The 25% tax on cheeses, olives, olive oil, and pork products has La Tienda, a company based in Williamsburg, Virginia, that sells Spanish food and wine, concerned it will have to raise its prices.
But doing so "is not great for our customers and not great for our partners in Spain," said Jonathan Harris, a co-owner.
Hiking prices also won't cover the full added cost of the tariffs, so the family-owned company is expecting to take a hit in its margins as it absorbs some of the cost increases.
Harris started La Tienda in 1996 before word spread about gourmet food from Spain and runs the business with his father and brother. The company specializes in e-commerce and is gearing up for the busy holiday season when many customers send gourmet food as gifts.
The timing of the levies, which are set to take effect Oct. 18, has put La Tienda in a time crunch, as it sends out a print catalog featuring products that will now have a tax rate of 25%.
"We have to decide are we going to raise those prices and deal with the customer complaints, or do we absorb the whole increase?" Harris said.
The holiday season is the prime selling season for the alcohol industry, too, and Swonger said the latest round of tariffs are likely to be felt more acutely by American consumers as they make purchases for the holidays.
"There's no better gift than buying a friend a great bottle of distilled spirits, whether it's scotch or their favorite liqueur or cordial," he said. "We're very concerned and alarmed about the timing."

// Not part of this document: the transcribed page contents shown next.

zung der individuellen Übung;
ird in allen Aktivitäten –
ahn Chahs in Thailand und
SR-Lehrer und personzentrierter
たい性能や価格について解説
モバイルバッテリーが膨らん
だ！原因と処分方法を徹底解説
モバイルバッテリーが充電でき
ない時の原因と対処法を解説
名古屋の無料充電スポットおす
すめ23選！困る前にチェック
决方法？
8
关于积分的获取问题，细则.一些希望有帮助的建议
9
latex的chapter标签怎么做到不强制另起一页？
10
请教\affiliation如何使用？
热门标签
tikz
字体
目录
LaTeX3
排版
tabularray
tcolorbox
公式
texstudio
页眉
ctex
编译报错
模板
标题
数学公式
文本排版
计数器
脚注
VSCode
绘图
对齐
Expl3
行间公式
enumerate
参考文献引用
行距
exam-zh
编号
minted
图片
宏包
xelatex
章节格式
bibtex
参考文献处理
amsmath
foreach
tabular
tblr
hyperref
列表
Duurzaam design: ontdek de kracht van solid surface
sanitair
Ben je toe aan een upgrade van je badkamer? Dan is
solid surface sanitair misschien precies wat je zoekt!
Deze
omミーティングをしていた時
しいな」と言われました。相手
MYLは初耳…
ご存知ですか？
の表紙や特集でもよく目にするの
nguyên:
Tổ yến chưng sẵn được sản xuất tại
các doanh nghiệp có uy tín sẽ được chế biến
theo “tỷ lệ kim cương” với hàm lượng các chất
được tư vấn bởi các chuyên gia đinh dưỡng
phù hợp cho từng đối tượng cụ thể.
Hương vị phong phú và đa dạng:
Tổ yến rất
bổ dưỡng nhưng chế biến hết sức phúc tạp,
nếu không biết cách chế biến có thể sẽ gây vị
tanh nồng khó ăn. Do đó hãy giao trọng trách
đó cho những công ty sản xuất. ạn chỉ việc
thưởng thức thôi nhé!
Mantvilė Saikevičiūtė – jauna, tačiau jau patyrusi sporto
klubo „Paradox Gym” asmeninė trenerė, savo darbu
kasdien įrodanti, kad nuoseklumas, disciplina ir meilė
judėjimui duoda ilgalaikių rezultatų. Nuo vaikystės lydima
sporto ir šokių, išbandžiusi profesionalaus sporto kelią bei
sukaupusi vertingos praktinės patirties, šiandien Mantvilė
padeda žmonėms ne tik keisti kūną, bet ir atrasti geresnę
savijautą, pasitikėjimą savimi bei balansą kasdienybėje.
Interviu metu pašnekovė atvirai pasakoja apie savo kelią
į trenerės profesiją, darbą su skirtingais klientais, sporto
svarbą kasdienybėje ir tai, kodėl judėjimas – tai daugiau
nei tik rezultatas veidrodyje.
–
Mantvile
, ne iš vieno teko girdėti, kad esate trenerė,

Many in the specialty foods industry had been watching the ongoing dispute between the EU and the U.S., and expected tariffs would be the chosen method of retaliation, especially given President Trump's penchant for using the levies against other countries.
But what has them flummoxed is the decision to rope the specialty food and beverage industries into a dispute over aircraft.
"Most of the businesses both in Spain and Europe and the U.S. that are involved are family-owned, small businesses that have nothing to do with this trade battle," Harris said.